Excerpts from a dataset
-=-=-

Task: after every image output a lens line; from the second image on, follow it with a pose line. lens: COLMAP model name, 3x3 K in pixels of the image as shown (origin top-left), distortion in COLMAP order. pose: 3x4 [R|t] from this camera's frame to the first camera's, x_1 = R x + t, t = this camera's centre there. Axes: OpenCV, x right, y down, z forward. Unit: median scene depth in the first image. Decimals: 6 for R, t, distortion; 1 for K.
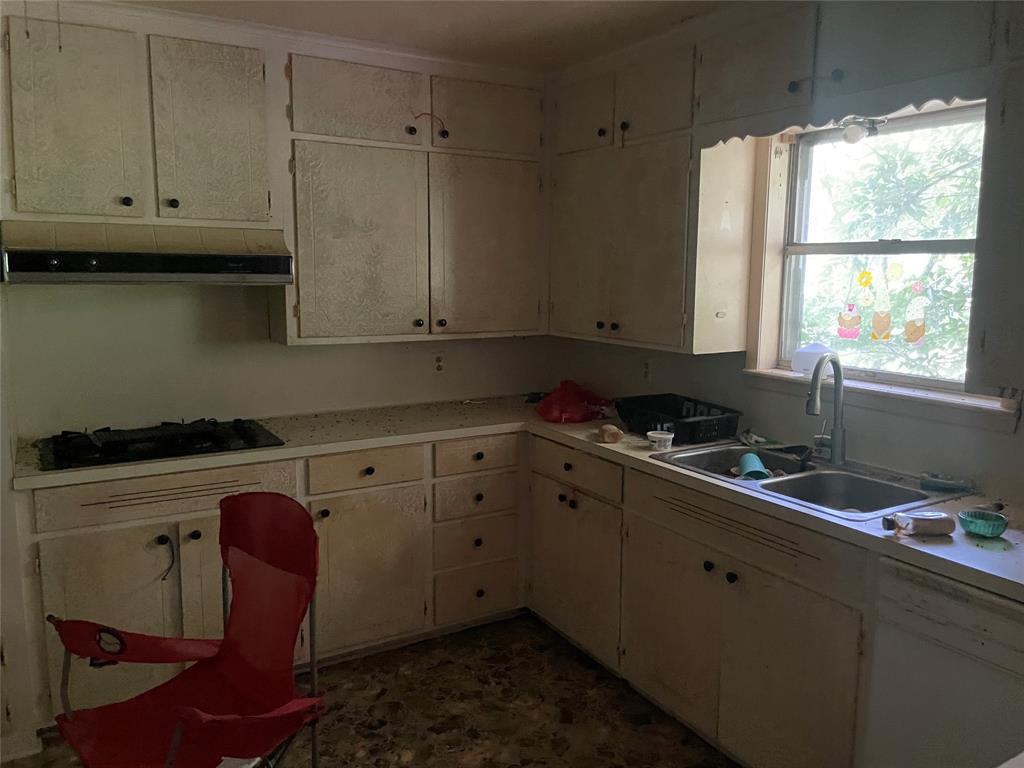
lens RADIAL K [[782.4, 0, 511.8], [0, 782.4, 373.0], [0, 0, 1]] dist [0.078711, -0.100458]
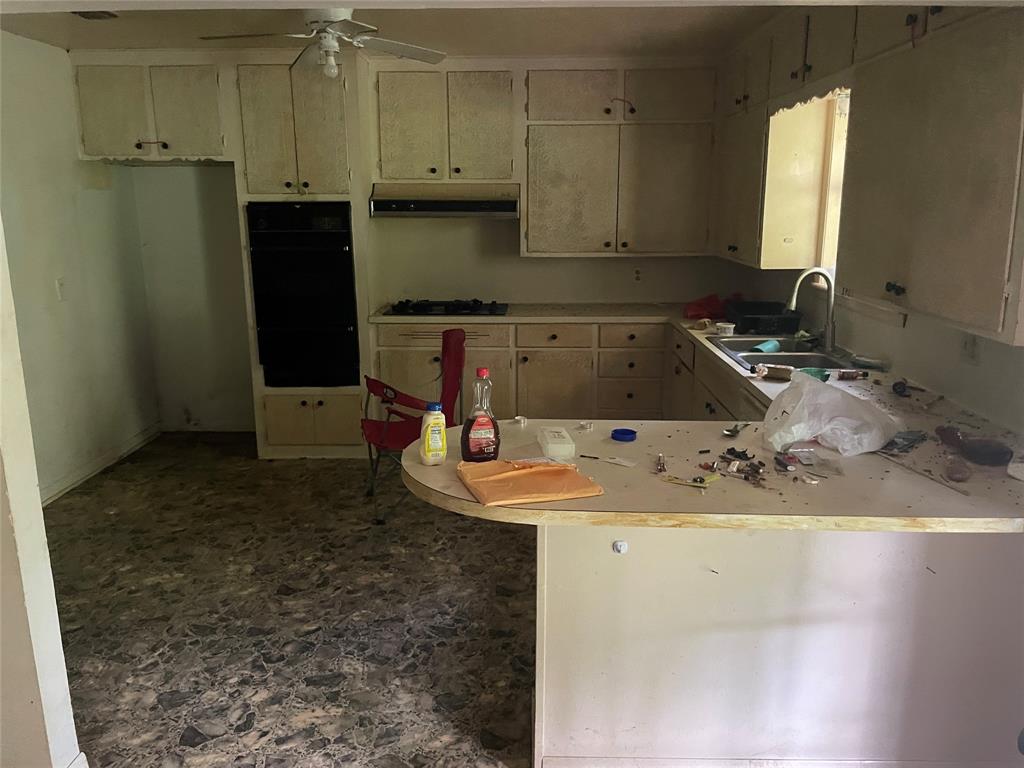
lens RADIAL K [[782.4, 0, 511.1], [0, 782.4, 379.1], [0, 0, 1]] dist [0.078711, -0.100458]
pose [[0.847899, 0.107814, -0.519079, 0.617428], [-0.061878, 0.992537, 0.105076, 0.051254], [0.526534, -0.056974, 0.848243, -0.425696]]
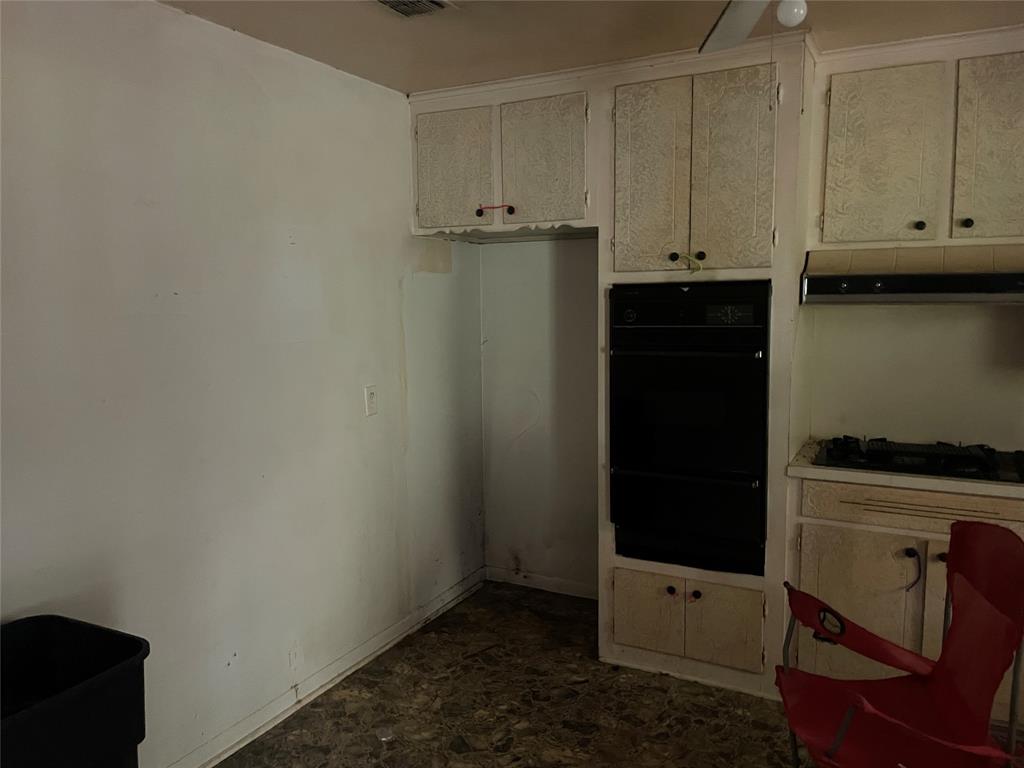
lens RADIAL K [[782.4, 0, 505.5], [0, 782.4, 385.6], [0, 0, 1]] dist [0.078711, -0.100458]
pose [[0.525635, 0.088508, -0.846094, 0.128742], [-0.097080, 0.994317, 0.043703, 0.000928], [0.845153, 0.059167, 0.531240, -0.004631]]
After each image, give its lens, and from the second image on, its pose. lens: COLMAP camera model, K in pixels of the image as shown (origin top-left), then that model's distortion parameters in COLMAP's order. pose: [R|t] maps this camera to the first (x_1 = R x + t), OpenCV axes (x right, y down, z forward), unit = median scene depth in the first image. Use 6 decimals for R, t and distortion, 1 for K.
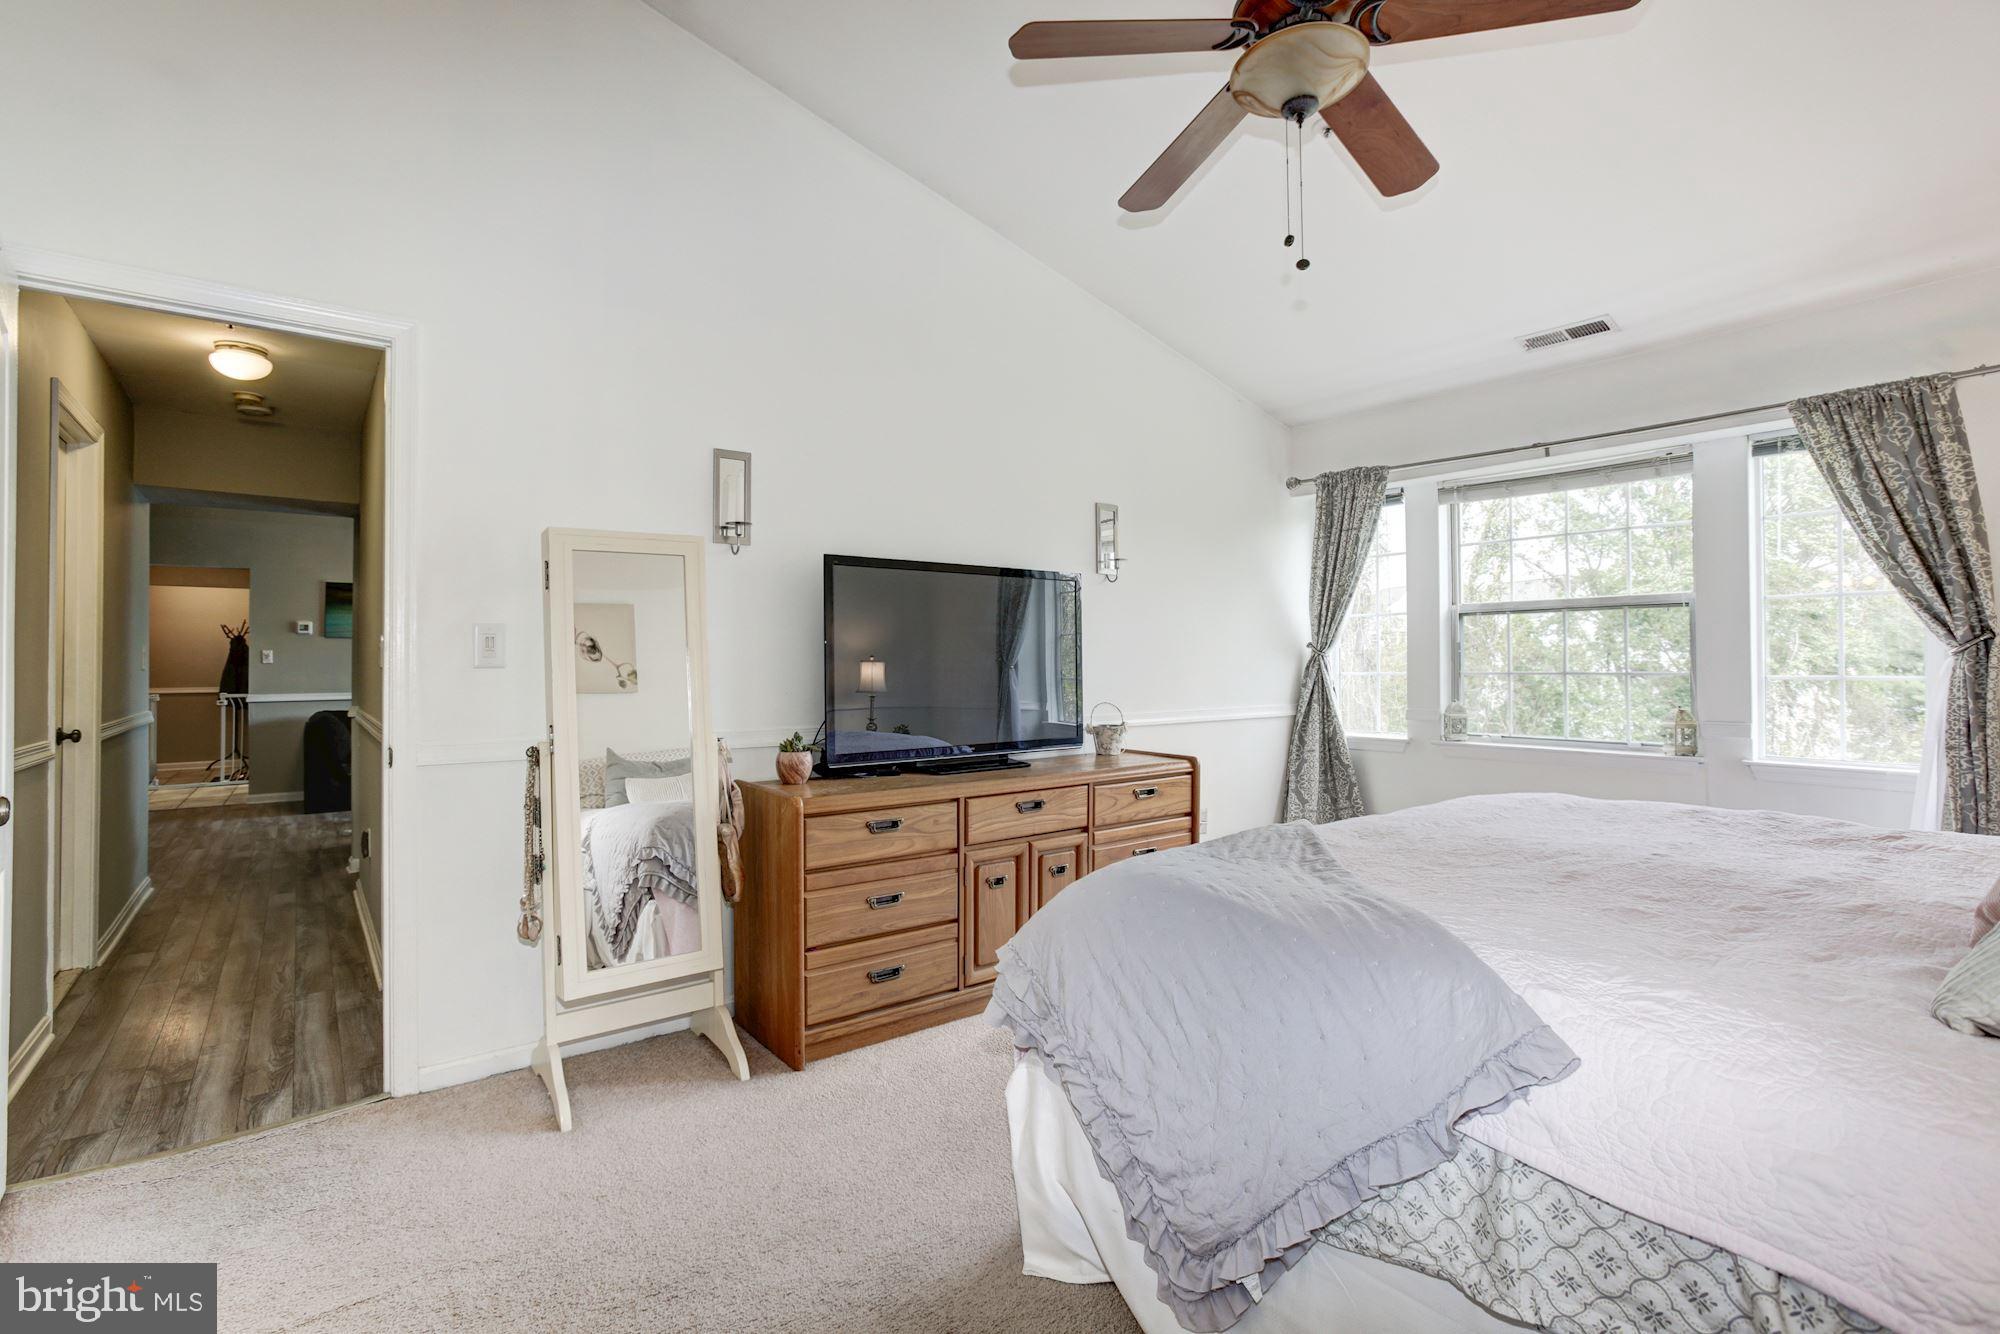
lens RADIAL K [[930.7, 0, 961.4], [0, 930.7, 645.8], [0, 0, 1]] dist [0.000139, 0.000375]
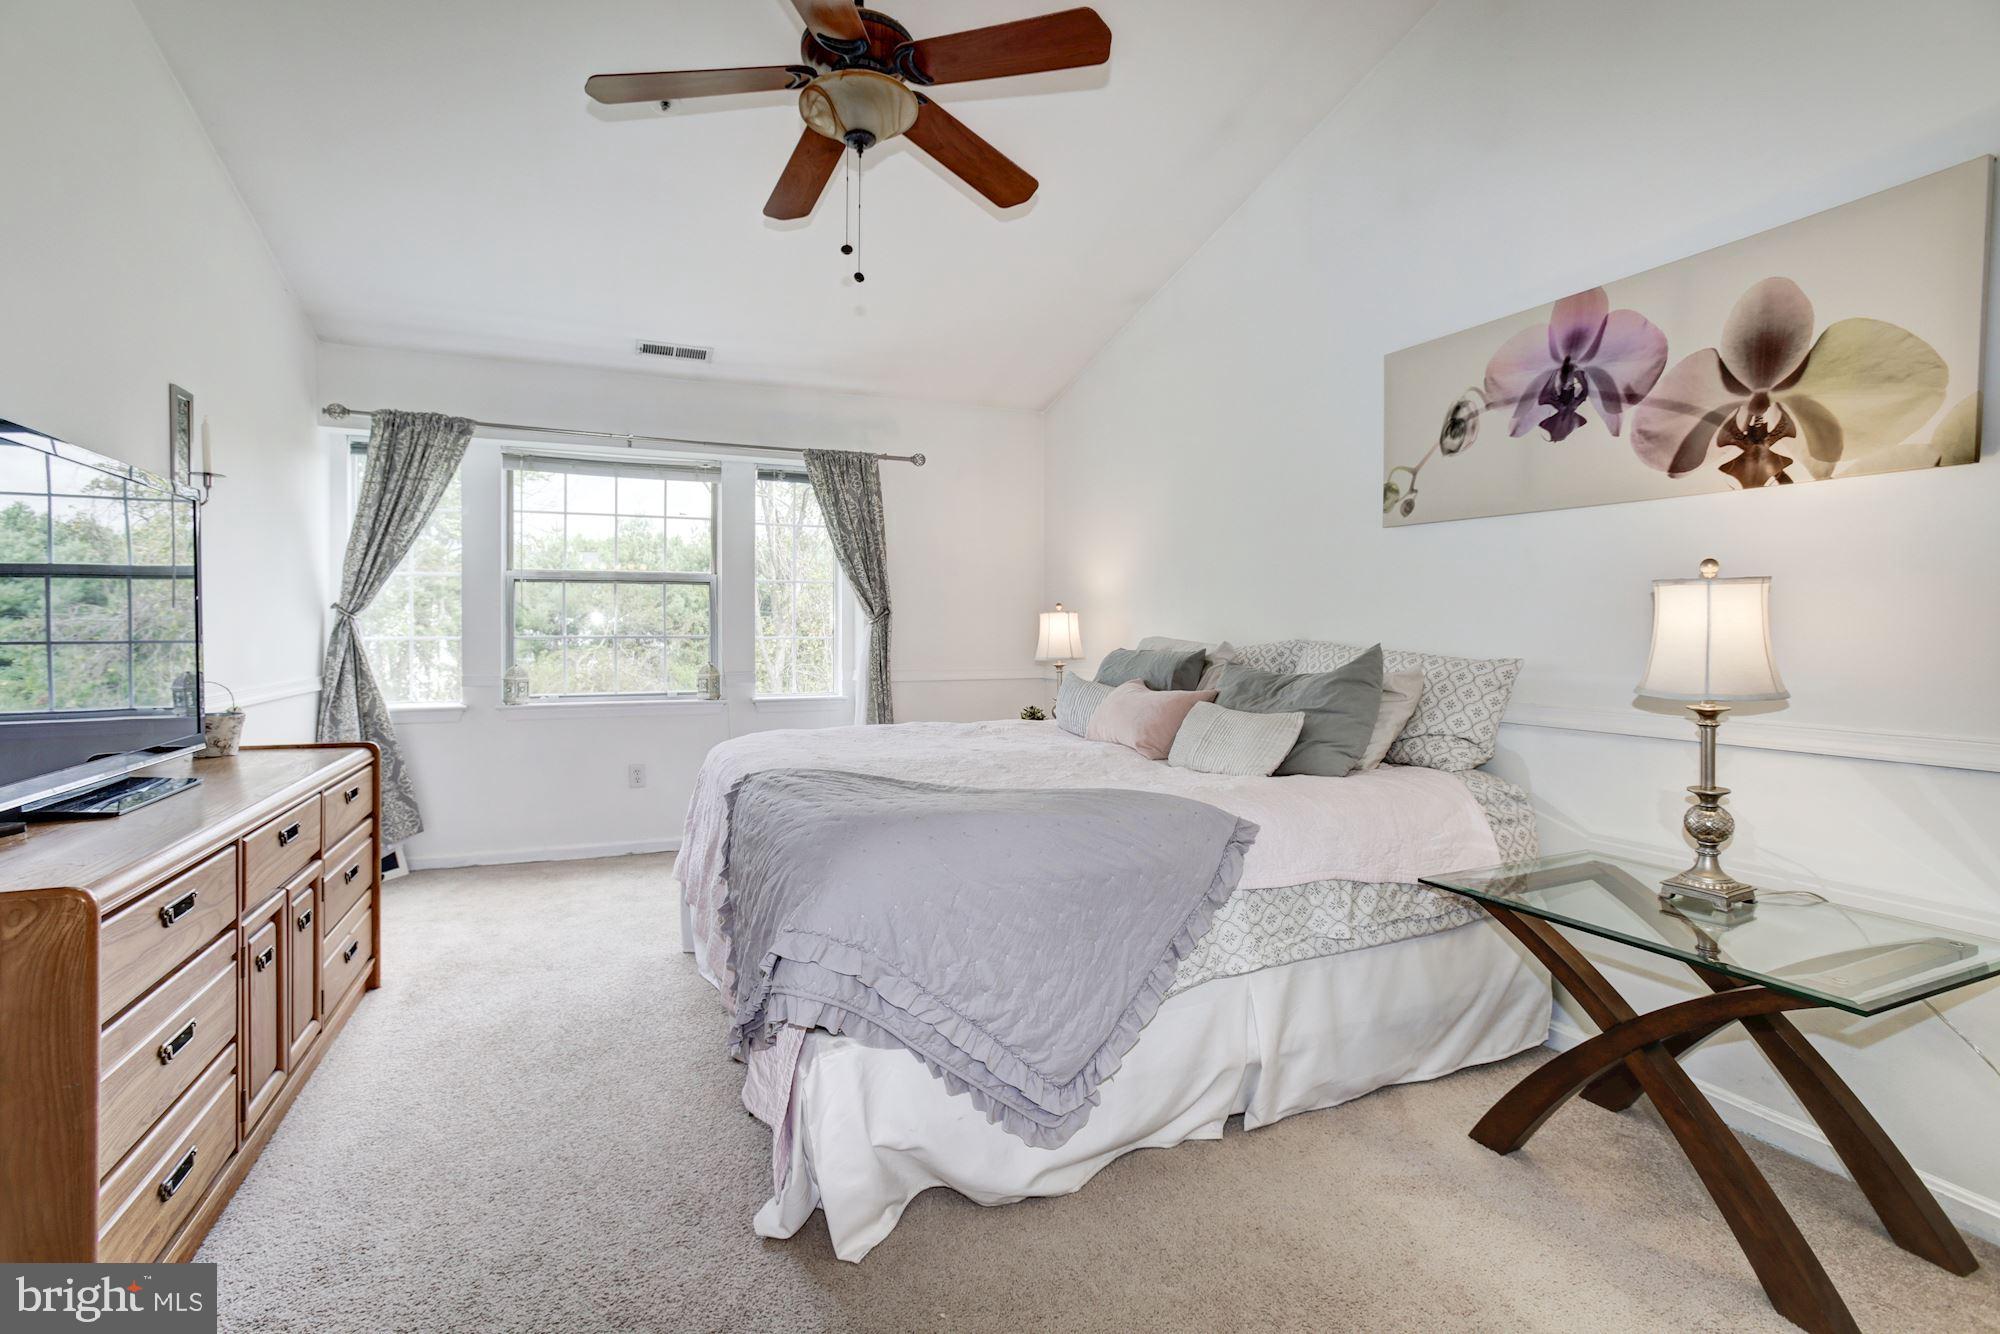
lens RADIAL K [[929.2, 0, 994.2], [0, 929.2, 640.4], [0, 0, 1]] dist [-0.071202, 0.042279]
pose [[0.243651, -0.006186, 0.969843, -0.327727], [-0.020141, 0.999732, 0.011437, 0.010607], [-0.969654, -0.022320, 0.243461, 0.262573]]
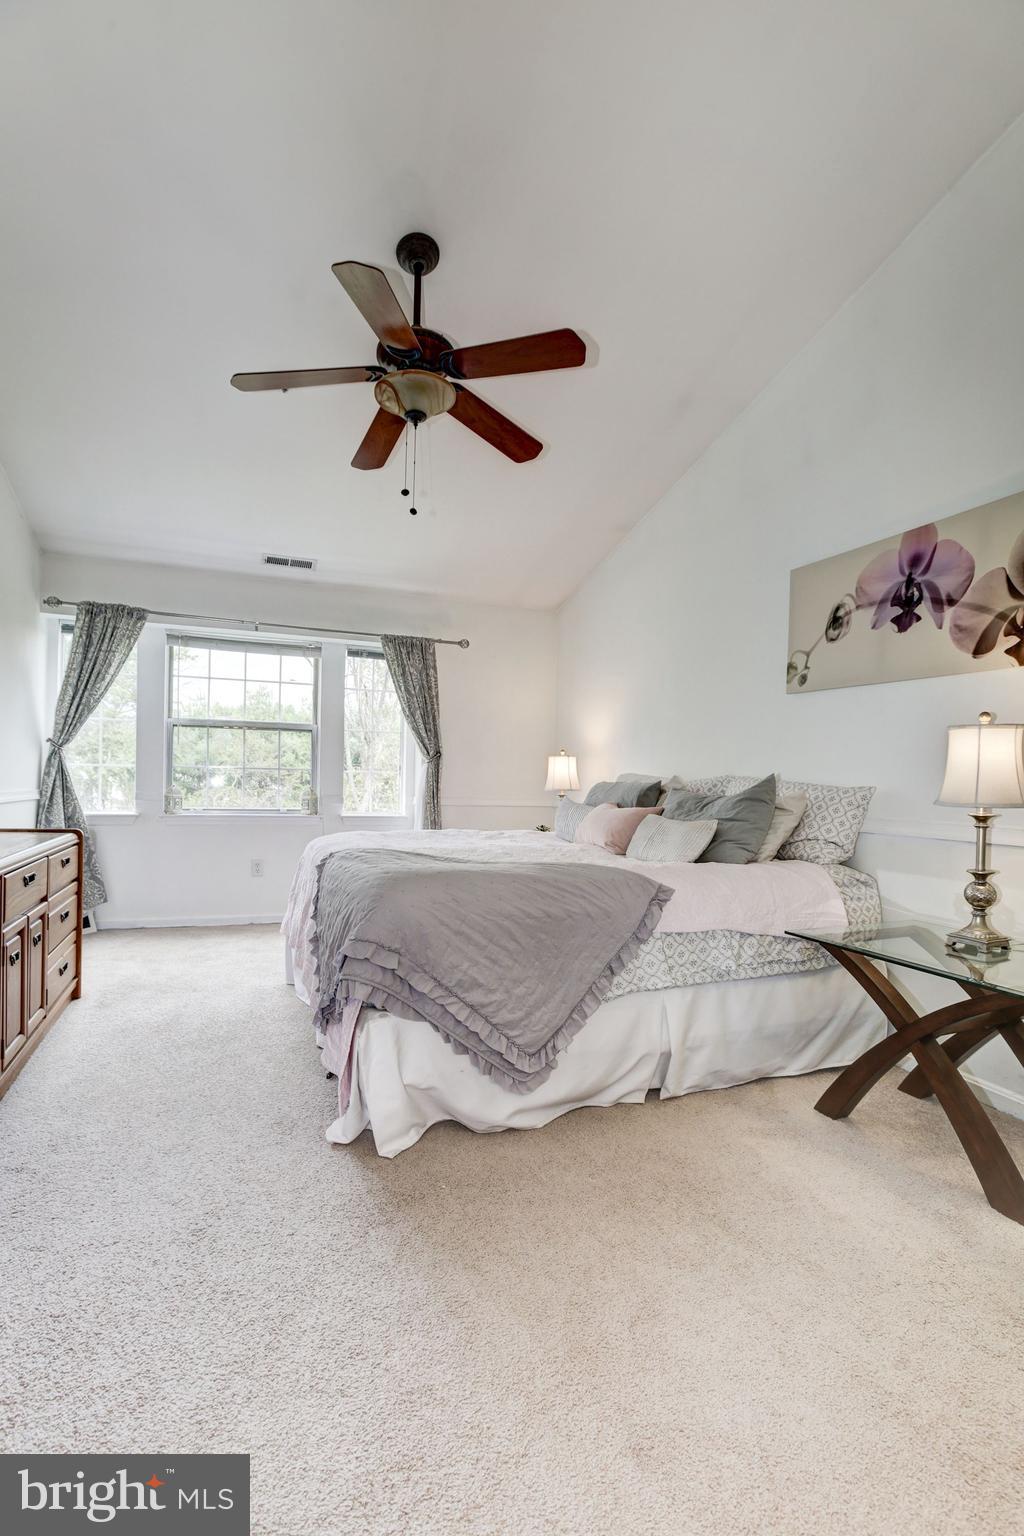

-=-=-

__Work required__
Copy every line above word for word, omitting the pictures.

__Solution to this exercise__
Task: after every image output a lens line; from the second image on, follow it with a pose line. lens: COLMAP model name, 3x3 K in pixels of the image as shown (origin top-left), distortion in COLMAP order. pose: 3x4 [R|t] from this camera's frame to the first camera's, x_1 = R x + t, t = this camera's centre there. Axes: OpenCV, x right, y down, z forward. Unit: median scene depth in the first image. Decimals: 6 for R, t, distortion; 1 for K.
lens RADIAL K [[782.4, 0, 511.8], [0, 782.4, 373.0], [0, 0, 1]] dist [0.078711, -0.100458]
lens RADIAL K [[782.4, 0, 511.1], [0, 782.4, 379.1], [0, 0, 1]] dist [0.078711, -0.100458]
pose [[0.847899, 0.107814, -0.519079, 0.617428], [-0.061878, 0.992537, 0.105076, 0.051254], [0.526534, -0.056974, 0.848243, -0.425696]]
lens RADIAL K [[782.4, 0, 505.5], [0, 782.4, 385.6], [0, 0, 1]] dist [0.078711, -0.100458]
pose [[0.525635, 0.088508, -0.846094, 0.128742], [-0.097080, 0.994317, 0.043703, 0.000928], [0.845153, 0.059167, 0.531240, -0.004631]]
After each image, give its lens, and from the second image on, its pose. lens: COLMAP camera model, K in pixels of the image as shown (origin top-left), then that model's distortion parameters in COLMAP's order. pose: [R|t] maps this camera to the first (x_1 = R x + t), OpenCV axes (x right, y down, z forward), unit = median scene depth in the first image. Use 6 decimals for R, t and distortion, 1 for K.
lens RADIAL K [[930.7, 0, 961.4], [0, 930.7, 645.8], [0, 0, 1]] dist [0.000139, 0.000375]
lens RADIAL K [[929.2, 0, 994.2], [0, 929.2, 640.4], [0, 0, 1]] dist [-0.071202, 0.042279]
pose [[0.243651, -0.006186, 0.969843, -0.327727], [-0.020141, 0.999732, 0.011437, 0.010607], [-0.969654, -0.022320, 0.243461, 0.262573]]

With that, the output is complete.